Notable plants include reed mace, yellow flag iris, purple loosestrife, early purple orchids, wood anemones, arum lilies, spurge laurel and sweet violet. The county flower of Sussex, round-headed rampion, also grows here. Beech trees are abundant although there are also ash, common hawthorn (Crataegus monogyna), blackthorn, elder, wild cherry, sycamore and field maples present. Buddleja can be seen growing in the chalk pit and makes a beautiful display in early summer, attracting pollinating insects. North of the Lancing Manor allotments, McIntyres Field has been designated as a wildflower meadow; this is complemented by other meadowland interspersed throughout the site.

Dragonflies and damselflies can be observed around the dew pond. More rarely, adders and lizards can be spotted, particularly in the chalk pit.

Blackberries are abundant during the late summer months and several species of fungi can be found in the woodland in autumn, such as puffballs, Auricularia auricula-judae ('jelly ear mushrooms'), Macrolepiota procera ('parasol mushrooms') and 'shaggy pholiota' (either Pholiota squarrosa or P. squarrosoides).

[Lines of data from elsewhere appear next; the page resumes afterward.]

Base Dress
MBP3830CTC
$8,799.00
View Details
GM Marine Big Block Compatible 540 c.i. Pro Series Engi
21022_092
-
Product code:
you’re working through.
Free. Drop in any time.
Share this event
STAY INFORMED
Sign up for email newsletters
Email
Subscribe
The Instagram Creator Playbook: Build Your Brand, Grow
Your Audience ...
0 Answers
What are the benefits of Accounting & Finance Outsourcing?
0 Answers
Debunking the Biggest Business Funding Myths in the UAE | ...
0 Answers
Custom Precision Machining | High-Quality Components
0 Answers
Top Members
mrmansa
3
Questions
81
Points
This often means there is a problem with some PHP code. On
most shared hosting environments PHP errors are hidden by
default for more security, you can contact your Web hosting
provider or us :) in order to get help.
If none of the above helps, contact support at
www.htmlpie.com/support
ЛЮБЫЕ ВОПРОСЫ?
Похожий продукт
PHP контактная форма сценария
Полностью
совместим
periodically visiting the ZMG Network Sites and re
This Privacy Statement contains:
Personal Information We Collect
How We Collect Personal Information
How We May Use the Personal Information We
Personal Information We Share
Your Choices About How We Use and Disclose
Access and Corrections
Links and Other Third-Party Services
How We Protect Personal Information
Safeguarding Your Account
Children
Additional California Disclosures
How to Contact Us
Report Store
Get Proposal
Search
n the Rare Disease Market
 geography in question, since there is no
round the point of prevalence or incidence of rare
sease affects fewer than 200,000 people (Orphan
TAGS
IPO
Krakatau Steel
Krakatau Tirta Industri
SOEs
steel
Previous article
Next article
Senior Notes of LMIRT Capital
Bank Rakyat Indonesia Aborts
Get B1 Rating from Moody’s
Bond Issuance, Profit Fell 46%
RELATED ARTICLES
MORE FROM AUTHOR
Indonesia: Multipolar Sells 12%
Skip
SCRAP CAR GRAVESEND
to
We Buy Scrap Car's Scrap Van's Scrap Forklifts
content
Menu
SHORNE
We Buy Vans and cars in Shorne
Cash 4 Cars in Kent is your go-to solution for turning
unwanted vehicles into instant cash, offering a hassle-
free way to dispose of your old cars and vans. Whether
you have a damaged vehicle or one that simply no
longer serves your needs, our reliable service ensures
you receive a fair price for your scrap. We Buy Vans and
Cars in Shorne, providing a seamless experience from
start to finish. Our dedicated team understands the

A range of resident and migratory birds frequent the area. Great spotted woodpeckers, skylarks, redwings and jays have all reportedly been observed, and more common garden birds such as blue tits and robins can also be seen.

== Community use ==
Friends of Lancing Ring host events such as guided flower walks and volunteer sessions which focus on maintenance and conservation of the reserve.

An extensive network of paths lead from the site to Steyning, Coombes, Cissbury Ring and the River Adur, as well as further afield.